So you’re ready to install WordPress and get building. Fantastic. If you have your domain name and hosting set up, then let’s get started!
*If you still need to do this, you can follow my tutorial on registering a domain name and finding a host.
Maybe it’s Just a Button
While this tutorial is about installing WordPress yourself, some hosts have a neat little button you can click that does the installation for you. If that’s the case with your host, I recommend doing that. Make your life easy and get building as soon as possible, that’s my motto.
A word of caution! Your host may offer to install themes, plugins, or extra goodies to get you started. If you intend to do my Beginner Course, decline these. They can make the experience confusing.
If you installed WordPress this way, then you can skip the steps below. Just make sure to read the sections on usernames and logging in!
If you’re not so fortunate as to have a handy button, then follow the directions below. I’ll show you what to do.
Manually Installing WordPress
Step One: Create the Database
WordPress has two parts that make up your site. There’s the front end, which is what visitors see and how you manage the site. Then there’s the back end, which consists of a MySQL database. The database stores all the information about your site: users, posts, page content, and information about any images you upload.
It may sound a little scary, but creating a database on modern web hosts is pretty easy. There’s usually a wizard that takes you through step by step. You may need to ask your host’s support team where to find it.
Here’s some info you should be prepared to enter as you set it up:
- Database Name: Just use the name of your site, like tastyhotdogs.
- User Hostname/New Hostname: Choose New Hostname. The hostname should be mysql.yourdomain (replace with your domain name).
- User/Password: If there’s already a user listed, I recommend creating a new user that’s unique to you.
- If there’s a setting to choose privileges, make sure you have all of them selected, or administrator privileges (varies by host).
Make a note of all this info, you’ll need it later when you set up WordPress.
That’s it! It may take a few minutes, but your host will now contain an empty database ready for WordPress.
Step Two: Install WordPress
Now let’s install the software that will run your site. First, go to https://wordpress.org/download. Click that big blue button and download the file to your computer. Inside that zip file are all the files you need to install WordPress. Unzip that file.
You’ll need to get those files uploaded to your site. Your web host will have a feature called FTP, which will allow you to access to all the files on your site. The easiest way is through your web browser. If that’s an option through your web host, choose that.
If you can’t do it on your host’s site (rare) there are free FTP programs you can use. I recommend CyberDuck or FileZilla. You’ll need to enter your FTP credentials in the program to access your site. Check with your web host to find out what the settings should be for your site.
Navigate to the main folder of your site. It will probably be in a folder called tastyhotdogs.com (or whatever you named your domain) It will likely be empty, with the exception of a couple of favicon files. You can ignore these.
Drag the files and folders inside the WordPress folder on your computer to your site folder.
Note: DO NOT transfer the WordPress folder itself. You need to transfer the files inside that folder.

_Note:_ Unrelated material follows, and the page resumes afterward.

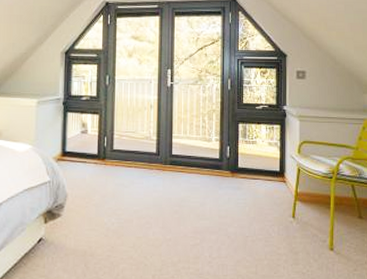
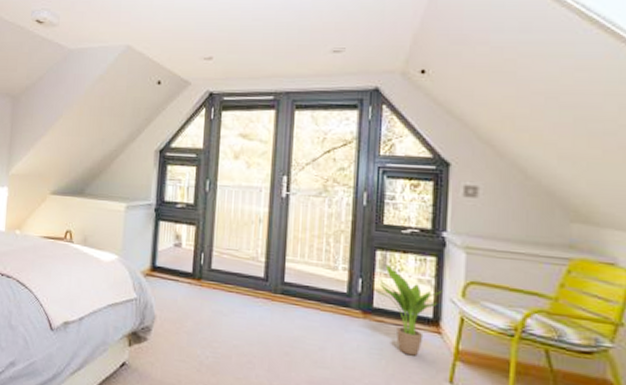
potted plant: none [238,134,286,201] -> present [374,264,444,356]

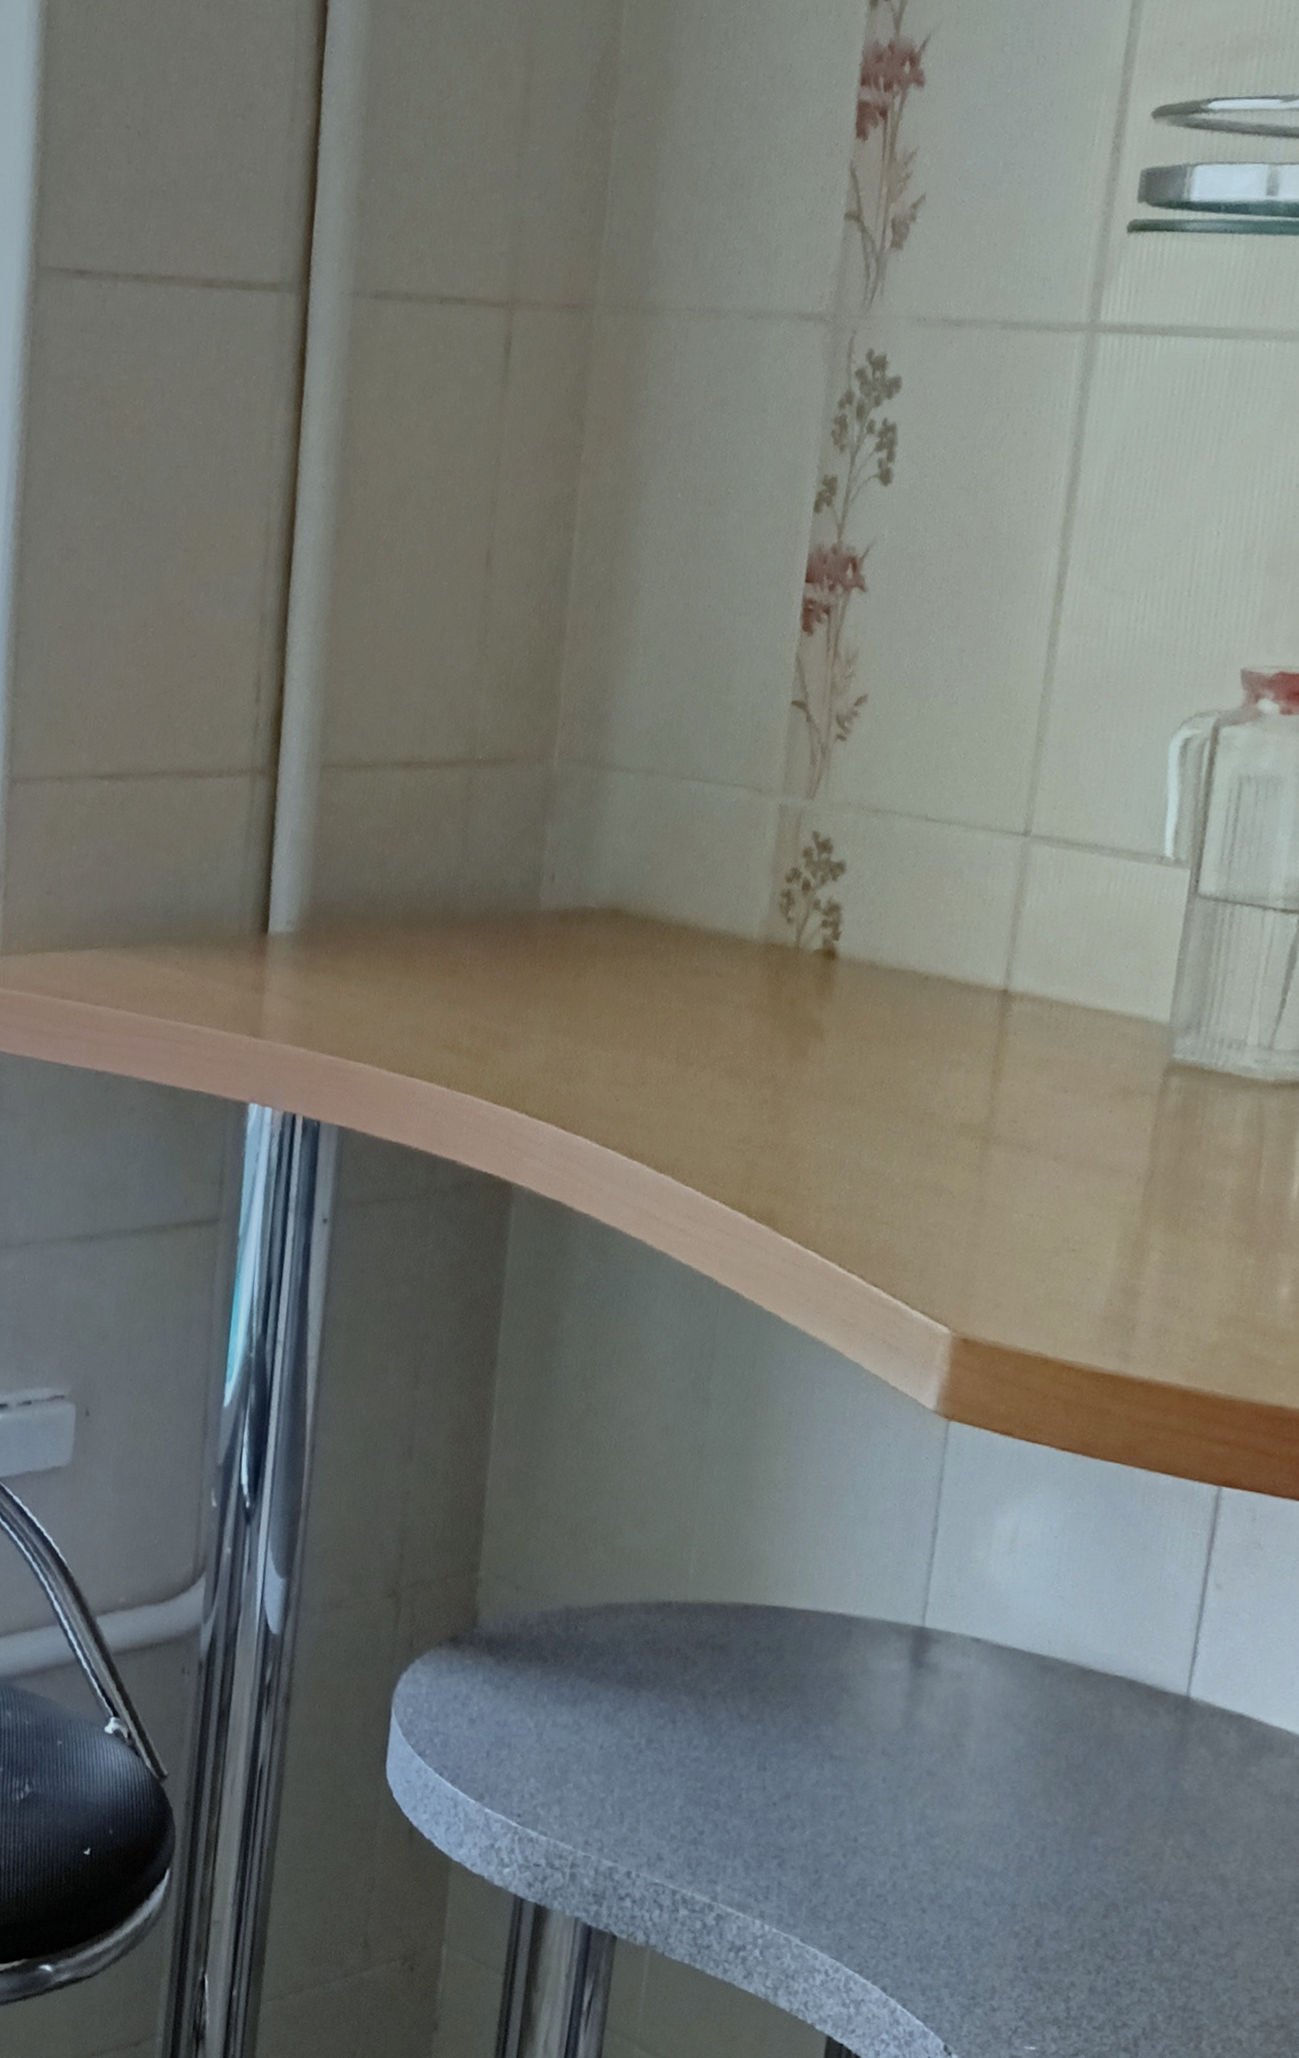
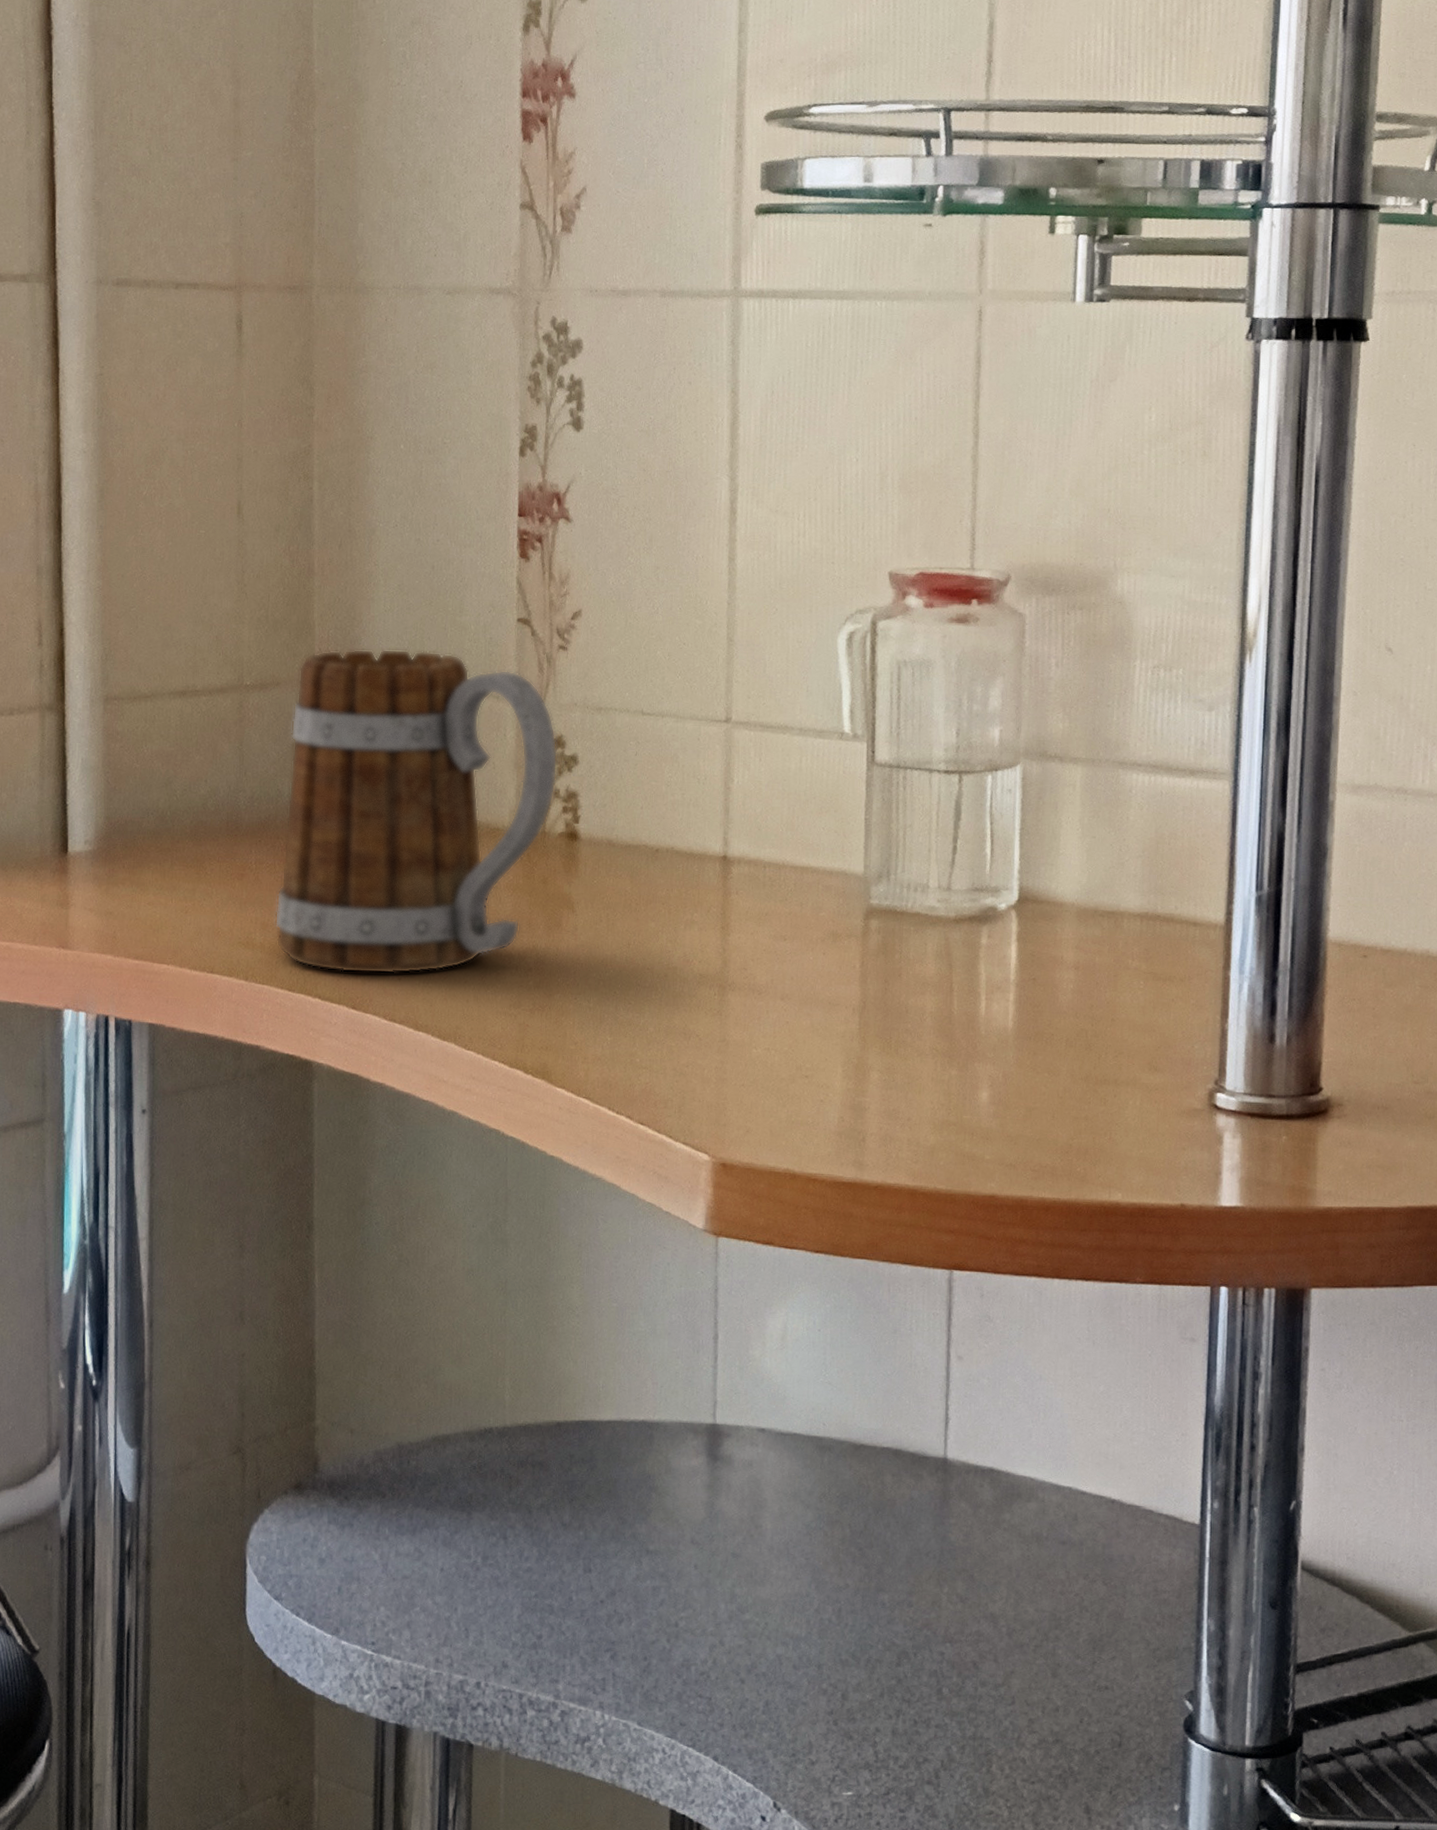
mug: none [484,725,824,1096] -> present [274,649,558,974]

Now you’re ready to set up and run the WordPress installation.
Connect to the Database
In your browser, enter the URL http://yourdomain.com/wp-admin/install.php (replace yourdomain with whatever your actual domain is). You’ll be asked for the database information you noted earlier.
Database Host is the name you set earlier when you created the database. It looks like mysql.yourdomain.com. (replace with your specific info) You can leave Table Prefix with the default wp_ as it is. After you’ve filled out the form, click Submit.
The Install WordPress Screen
In the next screen that appears, you need to fill out the fields for Site Title, Username, Password and Email. For better site security, it’s a good idea to use a different username than you did for your database.
A Very Special Note on Usernames and Passwords
It seems like a no-brainer that you would just use your name for your username, like djbillings. There’s nothing wrong with that. However, I strongly urge you to create a username that is super hard to guess. For example, if your name is all over your site, guess what username a hacker will try first? Instead, try something like djbillings_THX1138.
And passwords? Please, for the love of Michael J. Fox, do NOT use “password.” You might as well hand over the keys to the Delorean right now. Also, don’t use something a hacker can figure out by reading your blog, like a pet’s name or your favorite Disney villain. I highly recommend using a password manager like 1Password to store your passwords. They’ll even generate impossible-to-guess passwords for you.
Logging into WordPress
After you click the Install WordPress button, you’ll be taken to a login screen. Enter the username and password you just created.
If you installed WordPress through your host, you’ll probably get an email asking you to login and set a password. Do that.
If all went well, you should now be in your WordPress admin dashboard!
Your version may look slightly different on first open, but the left side menu will mostly be the same.
In the future, you can log in to your site using the URL http://yourdomain.com/wp-admin.
Now that you have WordPress installed, you can start to build your website!